══ Texto de apoio

O vídeo, junto com o esse post, ajuda bem a a entender a montagem. Vale assistir

Na nossa mandala, começamos fazendo um esboço com uma corda, pra entender como ficaria confortável pra gente alcançar o centro. Somos bem grandes (tenho 1,75m, marido tem 1,92) e o desenho ficou com um diâmetro de 1,5m. Os manuais de permacultura recomendam medidas de diâmetro entre 1,6 e 1m, e o interessante é adaptar para o seu tamanho e espaço.

uma corda no chão fazendo o formato da espiral, e eu ajustando o tamanho de cada uma das pistas
Planejamento da espiral de ervas: marcação no chão com uma corda

Pra esse tamanho, gastamos 220 tijolos maciços ao todo. Foram feitas 5 carreiras, que deixou uma altura que achamos bonita e confortável.

Começamos levantando as paredes e criando uma camada de drenagem no fundo usando brita, material que já tínhamos por aqui. Também é uma particularidade de onde estamos: aqui chove muito, não tem uma estação seca pois há regularidade e abundância de chuvas. Além disso a espiral está na parte mais baixa do terreno, o que favorece que a água desça praquele espaço, facilitando que ele fique sempre úmido. Controlar a umidade no meu caso era importante. Cada um precisa avaliar sua situação.

espiral de ervas montagem
O detalhe da da camada de brita no fundo da mandala, pra drenagem da água
espiral de ervas drenagem
A circunferência do centro, que é feita posterior à mais de fora, colocamos ainda outra camada de brita. As plantas do centro são as que mais precisam de drenagem

Com a mandala executada, vem a parte de posicionar as plantas. Você precisa além de conhecer um pouco das preferências de cada uma das ervas que escolher entender como se movimenta o sol no terreno. E quanto à umidade, a lógica da mandala é quanto mais em cima, menor a umidade. A parte de baixo é pra onde a água escoa e portanto sempre tenderá a ficar mais úmido.

════
══ Amostra dos registros

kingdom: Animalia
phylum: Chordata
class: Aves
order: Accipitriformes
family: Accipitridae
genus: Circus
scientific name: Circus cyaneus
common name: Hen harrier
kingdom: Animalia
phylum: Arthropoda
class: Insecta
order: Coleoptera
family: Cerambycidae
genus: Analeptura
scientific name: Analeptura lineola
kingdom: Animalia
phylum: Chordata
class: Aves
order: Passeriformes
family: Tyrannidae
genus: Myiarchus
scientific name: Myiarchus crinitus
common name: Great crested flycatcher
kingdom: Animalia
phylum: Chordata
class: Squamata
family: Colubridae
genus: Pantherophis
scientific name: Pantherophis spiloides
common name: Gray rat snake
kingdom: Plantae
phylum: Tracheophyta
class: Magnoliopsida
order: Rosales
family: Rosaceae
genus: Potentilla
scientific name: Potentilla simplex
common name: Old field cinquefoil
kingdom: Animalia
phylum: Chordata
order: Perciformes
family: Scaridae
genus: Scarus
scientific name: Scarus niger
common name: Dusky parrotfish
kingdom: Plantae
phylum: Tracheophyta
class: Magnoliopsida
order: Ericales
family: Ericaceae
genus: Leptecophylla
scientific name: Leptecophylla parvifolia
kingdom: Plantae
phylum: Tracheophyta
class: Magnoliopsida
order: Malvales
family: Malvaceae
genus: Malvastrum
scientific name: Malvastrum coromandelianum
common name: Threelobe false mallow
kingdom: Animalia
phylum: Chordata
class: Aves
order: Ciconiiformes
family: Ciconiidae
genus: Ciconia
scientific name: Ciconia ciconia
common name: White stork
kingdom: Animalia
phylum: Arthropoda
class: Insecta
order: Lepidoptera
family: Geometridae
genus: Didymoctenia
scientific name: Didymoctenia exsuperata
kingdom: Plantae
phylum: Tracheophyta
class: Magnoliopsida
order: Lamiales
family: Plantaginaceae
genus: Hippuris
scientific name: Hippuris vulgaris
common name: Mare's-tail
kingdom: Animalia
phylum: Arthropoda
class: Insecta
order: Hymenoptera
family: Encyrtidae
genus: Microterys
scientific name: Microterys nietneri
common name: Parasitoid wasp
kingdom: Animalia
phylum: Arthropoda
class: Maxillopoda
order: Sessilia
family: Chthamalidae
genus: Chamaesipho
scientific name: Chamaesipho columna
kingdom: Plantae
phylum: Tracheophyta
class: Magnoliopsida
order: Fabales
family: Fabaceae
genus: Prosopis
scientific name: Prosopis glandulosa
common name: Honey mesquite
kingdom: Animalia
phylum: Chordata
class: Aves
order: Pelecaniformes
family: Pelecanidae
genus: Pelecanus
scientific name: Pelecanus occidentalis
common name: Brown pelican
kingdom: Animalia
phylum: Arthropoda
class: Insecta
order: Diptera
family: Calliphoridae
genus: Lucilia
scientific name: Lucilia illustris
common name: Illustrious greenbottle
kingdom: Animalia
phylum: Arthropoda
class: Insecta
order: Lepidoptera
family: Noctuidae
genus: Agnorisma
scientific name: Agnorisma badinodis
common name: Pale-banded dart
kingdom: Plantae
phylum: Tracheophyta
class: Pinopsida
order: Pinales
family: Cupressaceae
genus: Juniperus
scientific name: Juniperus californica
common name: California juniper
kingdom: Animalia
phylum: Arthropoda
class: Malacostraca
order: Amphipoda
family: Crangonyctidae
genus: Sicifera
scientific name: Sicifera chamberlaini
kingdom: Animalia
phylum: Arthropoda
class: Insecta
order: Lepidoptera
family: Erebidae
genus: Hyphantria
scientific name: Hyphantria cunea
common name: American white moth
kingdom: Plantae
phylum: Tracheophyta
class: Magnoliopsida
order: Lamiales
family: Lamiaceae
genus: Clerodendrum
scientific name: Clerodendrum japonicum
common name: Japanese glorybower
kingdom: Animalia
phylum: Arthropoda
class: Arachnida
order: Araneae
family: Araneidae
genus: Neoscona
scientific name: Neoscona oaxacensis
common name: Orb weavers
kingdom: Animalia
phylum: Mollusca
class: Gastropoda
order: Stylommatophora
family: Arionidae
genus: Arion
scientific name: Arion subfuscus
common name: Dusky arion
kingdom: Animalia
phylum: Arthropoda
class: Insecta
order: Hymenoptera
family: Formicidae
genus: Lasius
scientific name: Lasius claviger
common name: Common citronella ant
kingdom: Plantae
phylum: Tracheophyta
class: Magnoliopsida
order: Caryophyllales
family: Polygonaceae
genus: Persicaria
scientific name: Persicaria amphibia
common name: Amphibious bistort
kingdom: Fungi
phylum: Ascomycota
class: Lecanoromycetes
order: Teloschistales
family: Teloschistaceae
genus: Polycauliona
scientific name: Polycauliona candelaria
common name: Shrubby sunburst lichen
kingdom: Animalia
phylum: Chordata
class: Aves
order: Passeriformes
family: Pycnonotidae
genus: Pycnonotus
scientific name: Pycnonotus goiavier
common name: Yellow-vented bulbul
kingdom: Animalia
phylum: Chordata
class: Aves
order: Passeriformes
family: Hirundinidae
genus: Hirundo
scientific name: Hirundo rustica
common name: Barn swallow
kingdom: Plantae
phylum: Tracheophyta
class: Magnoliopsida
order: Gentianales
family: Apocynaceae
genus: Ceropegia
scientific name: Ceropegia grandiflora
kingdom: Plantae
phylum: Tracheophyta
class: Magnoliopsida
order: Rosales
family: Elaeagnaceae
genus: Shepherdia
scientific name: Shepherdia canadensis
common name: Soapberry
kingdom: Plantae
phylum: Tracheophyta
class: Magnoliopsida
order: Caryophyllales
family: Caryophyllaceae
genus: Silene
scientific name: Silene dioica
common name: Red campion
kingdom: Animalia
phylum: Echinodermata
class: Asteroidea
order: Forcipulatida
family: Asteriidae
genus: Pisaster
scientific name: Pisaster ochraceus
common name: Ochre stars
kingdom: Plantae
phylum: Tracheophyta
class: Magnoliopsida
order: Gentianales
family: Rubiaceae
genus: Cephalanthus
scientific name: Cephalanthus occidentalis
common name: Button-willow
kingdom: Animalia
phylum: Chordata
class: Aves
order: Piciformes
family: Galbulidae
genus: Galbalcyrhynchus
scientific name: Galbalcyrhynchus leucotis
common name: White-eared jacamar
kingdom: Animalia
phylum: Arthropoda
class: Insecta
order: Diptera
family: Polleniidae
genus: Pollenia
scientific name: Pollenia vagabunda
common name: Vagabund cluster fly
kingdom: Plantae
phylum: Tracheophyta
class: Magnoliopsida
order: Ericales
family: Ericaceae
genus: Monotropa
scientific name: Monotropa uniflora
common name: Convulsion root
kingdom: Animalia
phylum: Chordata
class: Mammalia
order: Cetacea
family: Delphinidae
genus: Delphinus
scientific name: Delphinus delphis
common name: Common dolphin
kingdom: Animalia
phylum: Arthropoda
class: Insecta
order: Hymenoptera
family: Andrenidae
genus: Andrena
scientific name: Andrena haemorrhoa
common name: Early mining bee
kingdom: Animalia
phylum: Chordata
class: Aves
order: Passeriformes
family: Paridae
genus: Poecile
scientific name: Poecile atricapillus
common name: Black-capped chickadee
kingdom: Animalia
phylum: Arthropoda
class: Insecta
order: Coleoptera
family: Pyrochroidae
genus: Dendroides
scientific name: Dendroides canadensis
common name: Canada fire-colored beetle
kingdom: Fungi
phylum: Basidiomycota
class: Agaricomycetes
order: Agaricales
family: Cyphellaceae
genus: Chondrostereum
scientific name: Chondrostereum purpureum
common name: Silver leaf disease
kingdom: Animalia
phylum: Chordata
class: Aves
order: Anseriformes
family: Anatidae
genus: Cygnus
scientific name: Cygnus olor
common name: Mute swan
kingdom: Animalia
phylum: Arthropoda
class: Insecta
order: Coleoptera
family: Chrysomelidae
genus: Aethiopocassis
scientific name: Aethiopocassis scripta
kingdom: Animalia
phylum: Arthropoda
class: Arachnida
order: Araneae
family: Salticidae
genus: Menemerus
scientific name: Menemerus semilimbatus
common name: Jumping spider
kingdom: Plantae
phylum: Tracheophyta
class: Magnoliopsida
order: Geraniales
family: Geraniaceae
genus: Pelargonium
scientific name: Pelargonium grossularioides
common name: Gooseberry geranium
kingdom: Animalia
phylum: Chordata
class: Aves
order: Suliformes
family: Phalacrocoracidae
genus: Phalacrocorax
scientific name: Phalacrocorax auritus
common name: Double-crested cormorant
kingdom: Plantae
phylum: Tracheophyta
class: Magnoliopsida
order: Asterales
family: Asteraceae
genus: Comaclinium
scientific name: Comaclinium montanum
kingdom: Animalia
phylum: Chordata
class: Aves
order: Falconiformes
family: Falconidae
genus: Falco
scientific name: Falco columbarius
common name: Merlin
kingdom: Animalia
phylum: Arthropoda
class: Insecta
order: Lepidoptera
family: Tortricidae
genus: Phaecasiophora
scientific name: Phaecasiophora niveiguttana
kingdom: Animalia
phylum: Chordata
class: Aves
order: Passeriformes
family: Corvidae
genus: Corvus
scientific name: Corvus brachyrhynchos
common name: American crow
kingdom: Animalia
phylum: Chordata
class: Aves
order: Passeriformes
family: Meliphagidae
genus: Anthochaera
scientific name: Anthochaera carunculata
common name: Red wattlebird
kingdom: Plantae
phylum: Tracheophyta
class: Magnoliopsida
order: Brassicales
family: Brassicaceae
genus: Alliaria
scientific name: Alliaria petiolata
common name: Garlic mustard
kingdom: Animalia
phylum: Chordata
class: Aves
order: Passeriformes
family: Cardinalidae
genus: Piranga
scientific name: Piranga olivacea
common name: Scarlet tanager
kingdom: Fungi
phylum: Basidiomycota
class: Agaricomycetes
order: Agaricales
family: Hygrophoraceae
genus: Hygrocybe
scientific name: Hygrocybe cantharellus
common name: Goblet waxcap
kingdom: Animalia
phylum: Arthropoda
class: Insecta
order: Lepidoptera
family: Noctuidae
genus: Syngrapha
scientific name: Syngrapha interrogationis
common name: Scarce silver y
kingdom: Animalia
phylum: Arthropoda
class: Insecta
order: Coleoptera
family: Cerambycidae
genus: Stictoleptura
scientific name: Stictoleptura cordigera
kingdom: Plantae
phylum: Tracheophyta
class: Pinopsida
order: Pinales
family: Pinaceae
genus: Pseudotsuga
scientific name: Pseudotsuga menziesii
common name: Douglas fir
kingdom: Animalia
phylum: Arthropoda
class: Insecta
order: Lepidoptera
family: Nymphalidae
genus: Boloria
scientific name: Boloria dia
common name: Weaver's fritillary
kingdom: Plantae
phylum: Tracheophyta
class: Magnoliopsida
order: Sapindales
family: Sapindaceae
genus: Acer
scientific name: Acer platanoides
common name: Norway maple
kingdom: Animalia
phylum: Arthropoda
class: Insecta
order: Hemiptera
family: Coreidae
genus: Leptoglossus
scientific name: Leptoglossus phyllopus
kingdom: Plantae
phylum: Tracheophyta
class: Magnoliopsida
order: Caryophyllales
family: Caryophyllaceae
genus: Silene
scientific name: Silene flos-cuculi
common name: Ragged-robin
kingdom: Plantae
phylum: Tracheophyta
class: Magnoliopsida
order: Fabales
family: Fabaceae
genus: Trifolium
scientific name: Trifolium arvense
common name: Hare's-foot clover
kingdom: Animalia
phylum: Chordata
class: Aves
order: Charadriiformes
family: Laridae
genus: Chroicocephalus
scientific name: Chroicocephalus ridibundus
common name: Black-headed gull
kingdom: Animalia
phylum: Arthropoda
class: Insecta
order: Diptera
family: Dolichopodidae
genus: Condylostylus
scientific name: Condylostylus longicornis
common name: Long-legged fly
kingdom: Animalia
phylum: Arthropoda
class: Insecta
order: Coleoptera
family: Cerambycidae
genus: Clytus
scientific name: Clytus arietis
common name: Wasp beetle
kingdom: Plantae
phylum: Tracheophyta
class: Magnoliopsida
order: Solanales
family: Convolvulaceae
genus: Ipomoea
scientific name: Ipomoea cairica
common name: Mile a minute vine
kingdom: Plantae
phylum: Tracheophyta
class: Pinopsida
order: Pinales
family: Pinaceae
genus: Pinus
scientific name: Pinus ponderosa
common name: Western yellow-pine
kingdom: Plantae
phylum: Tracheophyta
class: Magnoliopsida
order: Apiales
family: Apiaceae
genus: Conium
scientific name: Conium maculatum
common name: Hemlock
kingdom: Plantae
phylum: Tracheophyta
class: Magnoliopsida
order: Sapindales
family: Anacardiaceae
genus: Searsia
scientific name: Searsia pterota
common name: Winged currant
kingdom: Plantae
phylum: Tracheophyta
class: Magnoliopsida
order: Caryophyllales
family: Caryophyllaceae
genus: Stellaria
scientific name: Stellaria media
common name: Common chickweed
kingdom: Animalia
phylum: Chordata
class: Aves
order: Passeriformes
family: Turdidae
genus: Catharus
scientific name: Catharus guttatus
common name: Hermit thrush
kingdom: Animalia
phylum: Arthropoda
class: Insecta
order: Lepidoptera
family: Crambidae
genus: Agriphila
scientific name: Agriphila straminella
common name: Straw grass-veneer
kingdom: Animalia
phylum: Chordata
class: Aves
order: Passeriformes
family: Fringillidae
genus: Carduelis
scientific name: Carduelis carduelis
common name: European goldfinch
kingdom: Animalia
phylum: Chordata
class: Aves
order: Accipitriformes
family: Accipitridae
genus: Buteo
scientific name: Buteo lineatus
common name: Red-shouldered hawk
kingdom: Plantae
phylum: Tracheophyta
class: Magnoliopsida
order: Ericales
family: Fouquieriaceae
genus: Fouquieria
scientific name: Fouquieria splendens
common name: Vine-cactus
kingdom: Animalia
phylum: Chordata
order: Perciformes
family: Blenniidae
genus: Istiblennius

════

- _Enunciado da tarefa_: Extraia, sem nenhuma alteração, o trecho do texto sobre a espiral de ervas que vai desde "Começamos levantando as" até "avaliar sua situação.".

- _Resposta da tarefa_:
Começamos levantando as paredes e criando uma camada de drenagem no fundo usando brita, material que já tínhamos por aqui. Também é uma particularidade de onde estamos: aqui chove muito, não tem uma estação seca pois há regularidade e abundância de chuvas. Além disso a espiral está na parte mais baixa do terreno, o que favorece que a água desça praquele espaço, facilitando que ele fique sempre úmido. Controlar a umidade no meu caso era importante. Cada um precisa avaliar sua situação.